-- Start of SOURCE --
You are viewing a plain text version of this content. The canonical link for it is here.

Posted to user@mahout.apache.org by Adam Baron <ad...@gmail.com> on 2013/01/04 01:38:33 UTC

How to segment seq2sparse output into predefined training set and test set?

I went through the classify-20newsgroups.sh example and now want to use
Naïve Bayes to classify my own text corpus.  Only difference is that I'd
prefer to define which documents are in the training set and test set
versus using the split command.  My team prefers accuracy comparisons
between in-sample years and out-of-sample years as opposed to a random
selection across all years.  I don't believe I should run the seq2sparse
separately for each set since I'd end with different DFs and,
more concerning, different keys assigned to the same n-gram in
the dictionary.file-0.

Is there an easy way to achieve this with pre-built Mahout functionality?
 The only solution that comes to mind is to write a MapReduce program that
parses through the tfidf-vectors after running seq2sparse and sorts the
vectors into the separate training set and test set based on some
variable I put in the vector name.

Thanks,
        Adam

Re: How to segment seq2sparse output into predefined training set and test set?

Posted by Adam Baron <ad...@gmail.com>.

Thanks for the advice.  I tried out seq2encoded and that addressed my issue
of making the training set and test set use the same feature indices for
the same words.  However, I'm a little disappointed there is no dictionary
file produced by seq2encoded.  It would be nice to understand which word(s)
-- End of SOURCE --
(EXERCISE REQUIREMENTS)
(a) In the Mahout thread, which example script did the poster work through before deciding to classify their own text corpus?
(b) Name every command that the Mahout thread mentions by name.
(c) Write the next part of the Mahout thread, continuing from its final words.
The listing plays no part in this work.
-- Start of DATA SECTION --
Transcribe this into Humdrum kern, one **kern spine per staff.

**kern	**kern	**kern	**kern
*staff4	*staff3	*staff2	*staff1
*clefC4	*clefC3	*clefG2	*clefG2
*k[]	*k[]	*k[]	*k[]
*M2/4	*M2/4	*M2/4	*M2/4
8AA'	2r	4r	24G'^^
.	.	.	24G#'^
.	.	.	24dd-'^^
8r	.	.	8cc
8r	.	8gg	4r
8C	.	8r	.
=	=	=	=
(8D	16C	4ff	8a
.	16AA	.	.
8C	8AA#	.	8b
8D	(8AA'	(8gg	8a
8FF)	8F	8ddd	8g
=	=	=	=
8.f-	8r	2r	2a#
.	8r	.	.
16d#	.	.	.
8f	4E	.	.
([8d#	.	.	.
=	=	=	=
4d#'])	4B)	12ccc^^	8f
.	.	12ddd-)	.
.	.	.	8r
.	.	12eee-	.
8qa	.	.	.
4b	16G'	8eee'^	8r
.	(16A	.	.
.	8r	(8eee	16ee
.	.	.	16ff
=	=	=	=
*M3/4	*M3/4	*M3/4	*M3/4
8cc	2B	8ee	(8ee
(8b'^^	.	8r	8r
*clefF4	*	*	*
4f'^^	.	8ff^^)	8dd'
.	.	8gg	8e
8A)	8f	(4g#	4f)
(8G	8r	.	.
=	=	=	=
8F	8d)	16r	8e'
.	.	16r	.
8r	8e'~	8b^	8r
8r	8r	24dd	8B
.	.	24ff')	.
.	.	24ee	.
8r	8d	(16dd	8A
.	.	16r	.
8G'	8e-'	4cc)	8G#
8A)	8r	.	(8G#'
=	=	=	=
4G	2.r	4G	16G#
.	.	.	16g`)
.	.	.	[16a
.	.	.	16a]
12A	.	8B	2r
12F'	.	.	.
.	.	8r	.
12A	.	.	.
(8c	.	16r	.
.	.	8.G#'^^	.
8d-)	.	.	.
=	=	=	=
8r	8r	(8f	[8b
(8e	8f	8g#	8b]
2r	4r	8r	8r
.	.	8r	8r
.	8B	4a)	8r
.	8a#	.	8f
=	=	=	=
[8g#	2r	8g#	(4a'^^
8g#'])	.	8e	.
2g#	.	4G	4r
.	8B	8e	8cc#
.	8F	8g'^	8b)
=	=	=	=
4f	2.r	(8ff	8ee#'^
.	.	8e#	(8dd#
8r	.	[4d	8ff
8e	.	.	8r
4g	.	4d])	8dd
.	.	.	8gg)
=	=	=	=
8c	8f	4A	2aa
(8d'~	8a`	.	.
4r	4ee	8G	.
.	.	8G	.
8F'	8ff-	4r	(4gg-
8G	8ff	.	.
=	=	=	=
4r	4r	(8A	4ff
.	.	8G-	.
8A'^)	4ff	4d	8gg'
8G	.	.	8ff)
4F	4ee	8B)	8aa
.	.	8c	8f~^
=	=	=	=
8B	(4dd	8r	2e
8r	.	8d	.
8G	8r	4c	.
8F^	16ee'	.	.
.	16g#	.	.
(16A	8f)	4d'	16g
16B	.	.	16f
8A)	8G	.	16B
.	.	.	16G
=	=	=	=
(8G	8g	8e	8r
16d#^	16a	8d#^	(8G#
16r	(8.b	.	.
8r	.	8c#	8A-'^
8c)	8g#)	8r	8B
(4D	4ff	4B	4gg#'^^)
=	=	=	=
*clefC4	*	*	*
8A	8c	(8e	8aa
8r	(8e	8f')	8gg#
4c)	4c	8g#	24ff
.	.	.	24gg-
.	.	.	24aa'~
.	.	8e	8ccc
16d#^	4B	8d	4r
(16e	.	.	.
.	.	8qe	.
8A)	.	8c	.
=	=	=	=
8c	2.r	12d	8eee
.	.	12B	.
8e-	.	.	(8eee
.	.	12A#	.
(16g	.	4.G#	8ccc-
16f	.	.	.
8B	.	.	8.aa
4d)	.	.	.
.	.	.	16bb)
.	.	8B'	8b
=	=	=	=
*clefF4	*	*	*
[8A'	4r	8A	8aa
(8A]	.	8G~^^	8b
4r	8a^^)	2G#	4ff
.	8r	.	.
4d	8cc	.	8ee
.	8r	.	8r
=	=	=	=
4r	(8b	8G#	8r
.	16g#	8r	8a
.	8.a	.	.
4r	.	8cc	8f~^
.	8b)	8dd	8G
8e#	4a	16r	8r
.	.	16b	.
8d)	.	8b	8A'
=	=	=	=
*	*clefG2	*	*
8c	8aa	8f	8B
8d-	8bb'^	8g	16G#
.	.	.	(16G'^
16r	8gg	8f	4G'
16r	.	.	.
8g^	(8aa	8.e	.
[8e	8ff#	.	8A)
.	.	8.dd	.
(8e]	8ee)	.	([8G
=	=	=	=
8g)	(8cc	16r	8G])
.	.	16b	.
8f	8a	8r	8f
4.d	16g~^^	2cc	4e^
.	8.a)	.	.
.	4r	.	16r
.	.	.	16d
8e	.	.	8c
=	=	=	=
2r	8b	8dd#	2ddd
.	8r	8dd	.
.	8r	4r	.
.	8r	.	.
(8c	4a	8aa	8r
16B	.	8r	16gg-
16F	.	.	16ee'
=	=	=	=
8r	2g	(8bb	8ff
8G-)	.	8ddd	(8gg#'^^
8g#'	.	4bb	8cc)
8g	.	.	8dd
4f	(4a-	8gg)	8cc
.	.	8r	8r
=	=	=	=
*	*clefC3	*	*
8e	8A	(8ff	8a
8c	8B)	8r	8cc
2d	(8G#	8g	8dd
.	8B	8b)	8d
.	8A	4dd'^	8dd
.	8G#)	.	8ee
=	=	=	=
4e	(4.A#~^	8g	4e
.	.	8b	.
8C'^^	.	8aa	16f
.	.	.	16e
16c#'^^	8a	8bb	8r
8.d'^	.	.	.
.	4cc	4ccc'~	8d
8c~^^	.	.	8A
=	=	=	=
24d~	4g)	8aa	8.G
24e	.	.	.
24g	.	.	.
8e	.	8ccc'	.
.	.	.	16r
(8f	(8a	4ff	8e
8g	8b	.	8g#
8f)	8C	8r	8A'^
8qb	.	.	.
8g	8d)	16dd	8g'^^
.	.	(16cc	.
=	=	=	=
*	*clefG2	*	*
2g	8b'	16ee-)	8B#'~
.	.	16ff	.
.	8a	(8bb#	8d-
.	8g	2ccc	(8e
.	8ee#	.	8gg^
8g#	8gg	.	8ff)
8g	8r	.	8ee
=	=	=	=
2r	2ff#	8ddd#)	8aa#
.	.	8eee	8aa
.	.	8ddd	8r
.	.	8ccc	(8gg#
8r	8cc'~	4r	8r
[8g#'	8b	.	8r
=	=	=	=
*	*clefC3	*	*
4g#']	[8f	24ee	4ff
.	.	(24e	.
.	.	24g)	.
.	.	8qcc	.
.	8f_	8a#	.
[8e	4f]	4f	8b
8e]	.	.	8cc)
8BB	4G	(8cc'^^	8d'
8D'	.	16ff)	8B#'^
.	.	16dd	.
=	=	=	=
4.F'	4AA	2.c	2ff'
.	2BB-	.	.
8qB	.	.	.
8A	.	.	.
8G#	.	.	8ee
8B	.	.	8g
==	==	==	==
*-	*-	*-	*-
-- End of DATA SECTION --
(RESPONSES TO THE TASKS)
(a) classify-20newsgroups.sh

(b) seq2sparse, split, seq2encoded

(c)
are associated with which feature index.

I hacked together some code to peak into the weightsPerLabelAndFeature
matrix of the NaiveBayesModel so I could understand what the Top N n-grams
were for each label, kind of like the ClusterDumper.  If I use seq2sparse,
I can use its dictionary to see the actual n-grams behind each feature
index.  I don't that's possible with seq2encoded.  It also doesn't appear
possible to use anything but 1-grams for seq2encoded; I'd prefer to be able
to also include 2-grams and 3-grams.

Has there been any discussion to include an existing dictionary file as a
parameter to seq2sparse?  If provided, the resultant TFIDF output would use
the same n-gram feature indices.  This would make running subsequent
classifications against an already trained Naïve Bayes Model as consistent
as with seq2encoded, but with the added traceability of the dictionary file.

Thanks,
          Adam

On Fri, Jan 4, 2013 at 8:16 AM, Robin Anil <ro...@gmail.com> wrote:

> Or use seq2encoded, its does randomized hashing instead of tfidf, the
> performance as I have seen is identical to the seq2sparse and much lower in
> model size (if you give it a lower dimension to project on)
>
> Robin Anil | Software Engineer | +1 312 869 2602 | Google Inc.
>
>
> On Fri, Jan 4, 2013 at 7:20 AM, Dan Filimon <dangeorge.filimon@gmail.com
> >wrote:
>
> > I haven't actually done this myself, but look at
> > DatasetSplitter.java's MarkPreferenceMapper.
> > That class is responsible for the partitioning and you can probably
> > just copy that class and replace the map() so that you look at the
> > year from the text somehow.
> >
> > So, while it's not exactly code-free, it's better than writing a new
> > program. :)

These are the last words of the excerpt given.